The COP Grants Application Package has been approved by OMB under control number 0648-0384 and includes the following information collections: a Summary Proposal Budget Form, a Project Summary Form, standardized formats for the Annual Performance Start Printed Page 16890Report and the Final Report, and the submission of up to twenty copies of proposals. Copies of these forms and formats can be found on the COP Home Page under Grants Support section, Part F.

Proposals to NSF must include a one-page NSF-UNOLS Ship Time Request Form and the NSF Form l239 for Current and Pending Support. Both NSF forms have been approved by OMB as follows: The UNOLS form, also titled NSF Form 831, has OMB clearance through June 2002 under control number OMB No. 3145-0058. The NSF Form l239 for Current and Pending Support is also cleared as part of the NSF Grant Proposal Guide and Proposal Forms Kit under OMB Number. 3145-0058 with an expiration date of June 2002.

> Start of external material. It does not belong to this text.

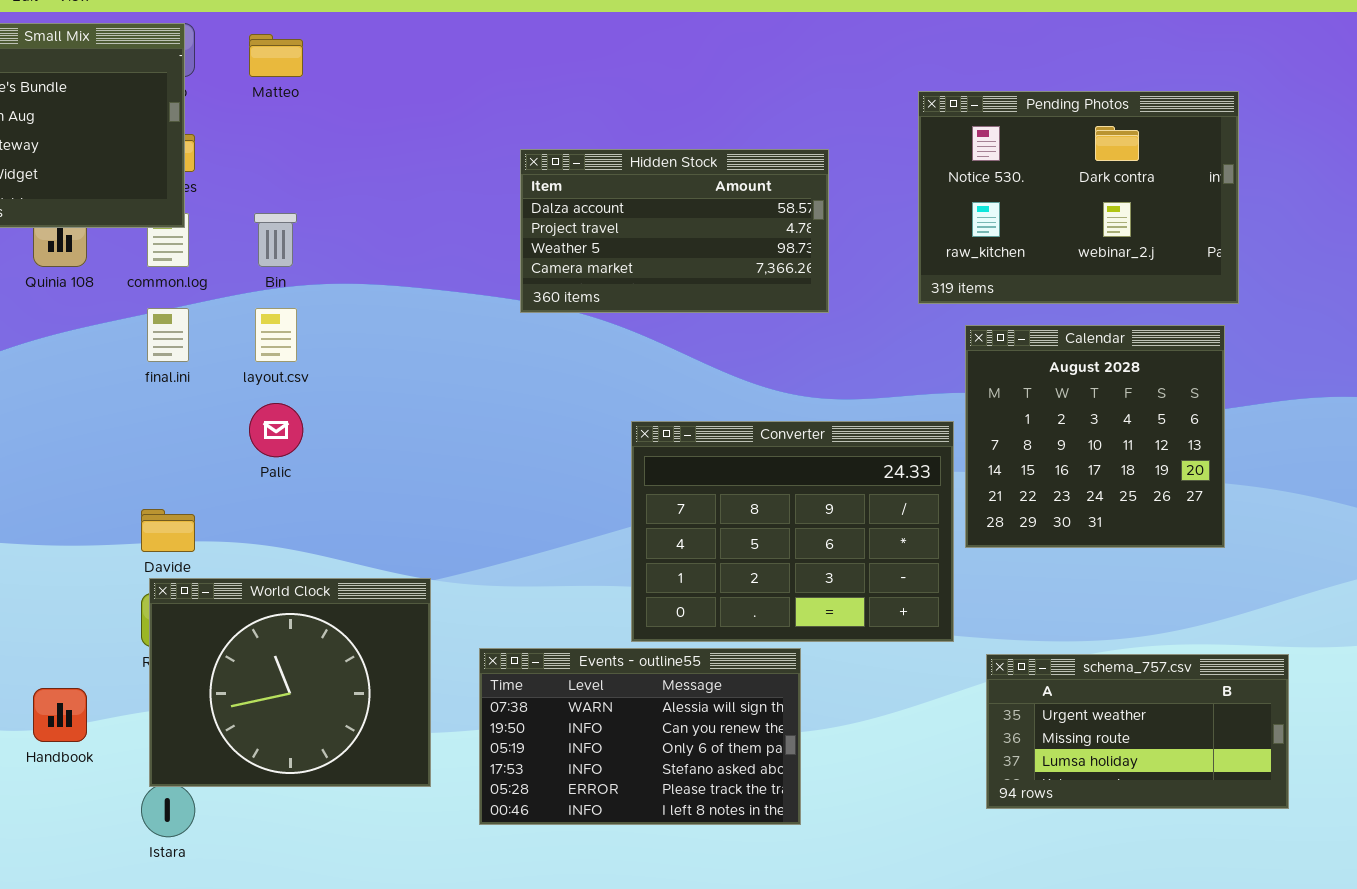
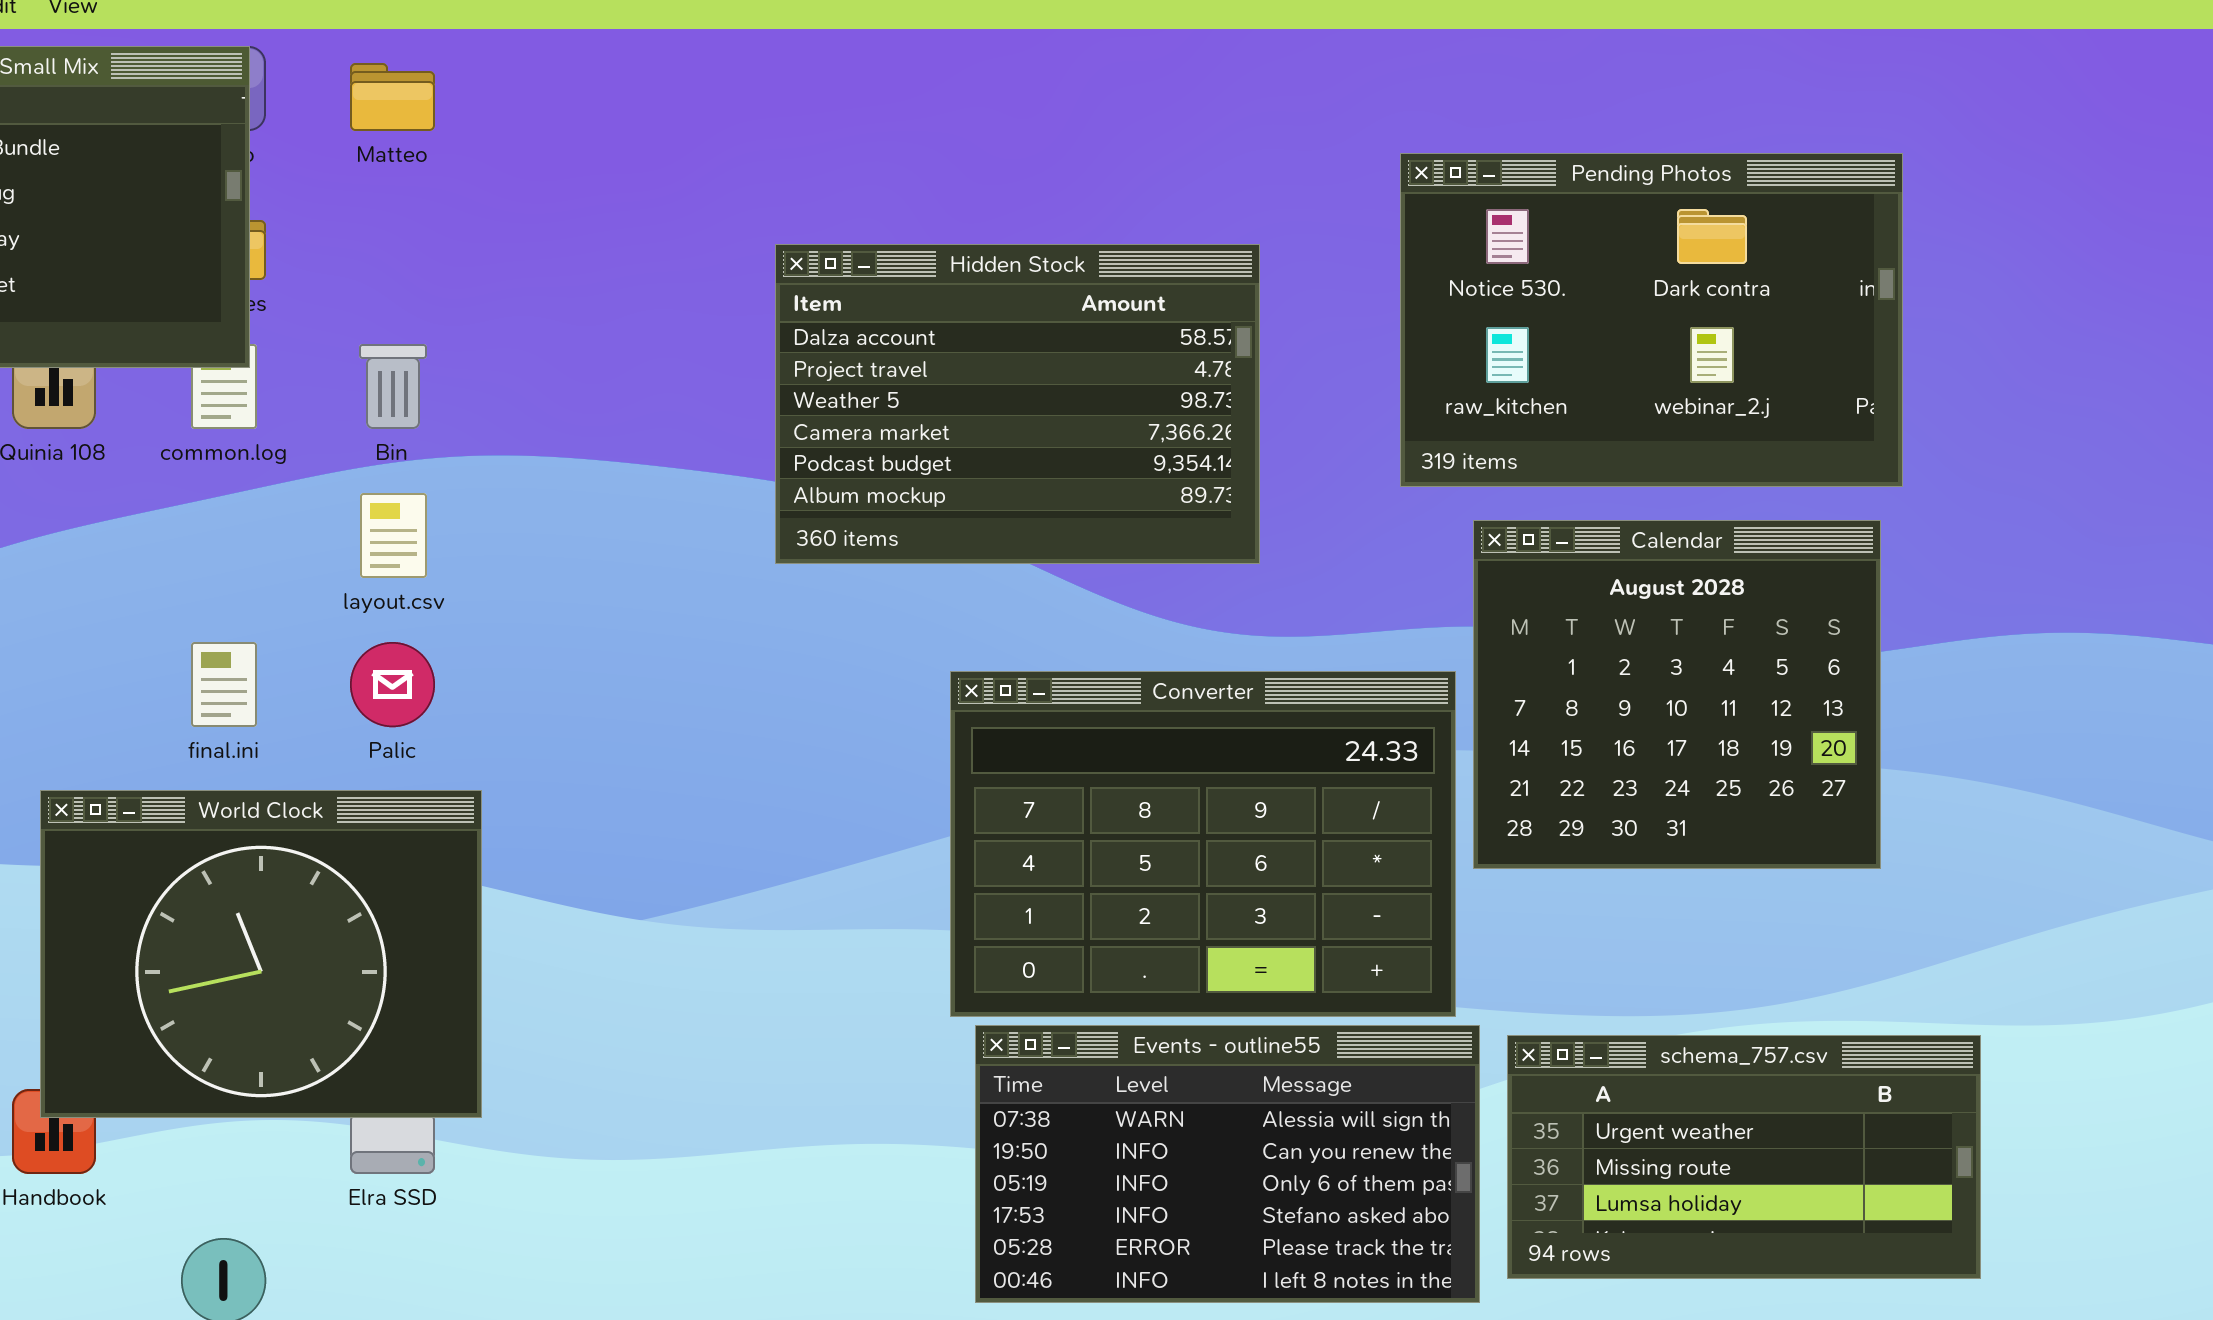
Hidden Stock: [520,149,829,313] -> [775,244,1260,564], resized
final.ini: [147,308,189,362] -> [191,642,257,727], moved
World Clock: [149,578,431,787] -> [40,790,482,1118], moved
Events - outline55: [479,648,801,825] -> [975,1025,1480,1303], moved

Notwithstanding any other provision of law, no person is required to respond to, nor shall any person be subject to a penalty for failure to comply with a collection of information subject to the requirements of the Paperwork Reduction Act, unless that collection displays a currently valid OMB control number.

Start Signature

Dated: March 23, 2000.

Ted I. Lillestolen,

Deputy Assistant Administrator, National Ocean Service, National Oceanic and Atmospheric Administration.

Dated: March 15, 2000.

G. Michael Purdy,

Director, Division of Ocean Sciences, National Science Foundation.